§ Work to be completed: Every line in the records below with the string "that" needs to be copied out.

(Data excerpts)
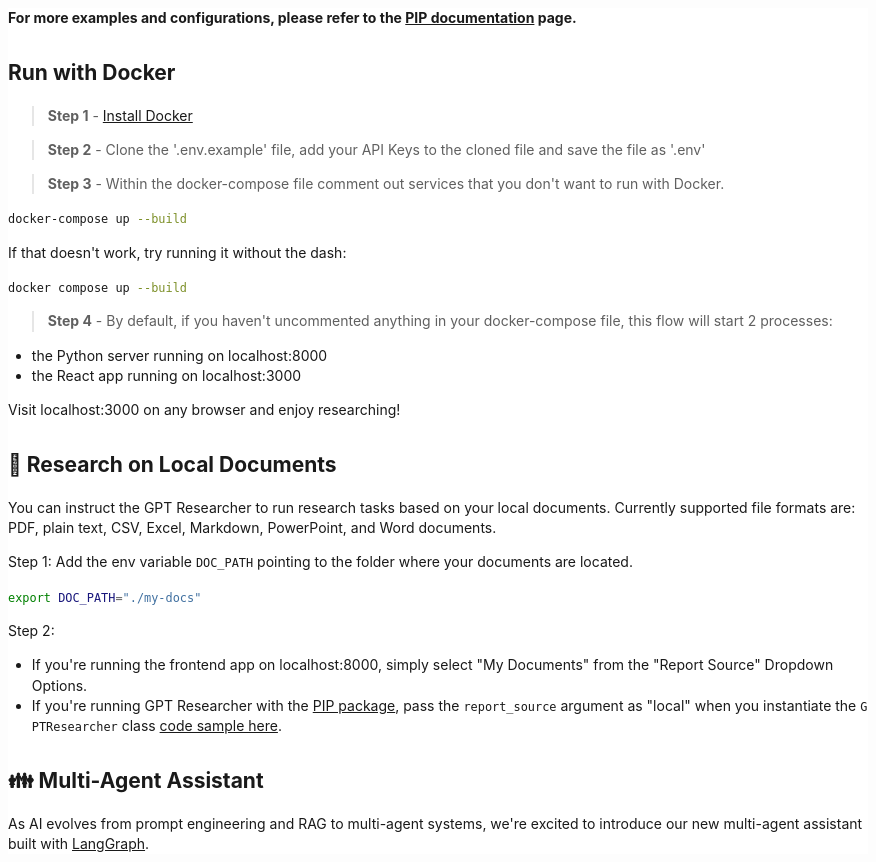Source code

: **For more examples and configurations, please refer to the [PIP documentation](https://docs.gptr.dev/docs/gpt-researcher/gptr/pip-package) page.**

## Run with Docker

> **Step 1** - [Install Docker](https://docs.gptr.dev/docs/gpt-researcher/getting-started/getting-started-with-docker)

> **Step 2** - Clone the '.env.example' file, add your API Keys to the cloned file and save the file as '.env'

> **Step 3** - Within the docker-compose file comment out services that you don't want to run with Docker.

```bash
docker-compose up --build
```

If that doesn't work, try running it without the dash:

```bash
docker compose up --build
```

> **Step 4** - By default, if you haven't uncommented anything in your docker-compose file, this flow will start 2 processes:

- the Python server running on localhost:8000<br>
- the React app running on localhost:3000<br>

Visit localhost:3000 on any browser and enjoy researching!

## 📄 Research on Local Documents

You can instruct the GPT Researcher to run research tasks based on your local documents. Currently supported file formats are: PDF, plain text, CSV, Excel, Markdown, PowerPoint, and Word documents.

Step 1: Add the env variable `DOC_PATH` pointing to the folder where your documents are located.

```bash
export DOC_PATH="./my-docs"
```

Step 2:

- If you're running the frontend app on localhost:8000, simply select "My Documents" from the "Report Source" Dropdown Options.
- If you're running GPT Researcher with the [PIP package](https://docs.tavily.com/guides/gpt-researcher/gpt-researcher#pip-package), pass the `report_source` argument as "local" when you instantiate the `GPTResearcher` class [code sample here](https://docs.gptr.dev/docs/gpt-researcher/context/tailored-research).

## 👪 Multi-Agent Assistant

As AI evolves from prompt engineering and RAG to multi-agent systems, we're excited to introduce our new multi-agent assistant built with [LangGraph](https://python.langchain.com/v0.1/docs/langgraph/).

§ Solution for this exercise:
> **Step 3** - Within the docker-compose file comment out services that you don't want to run with Docker.
If that doesn't work, try running it without the dash:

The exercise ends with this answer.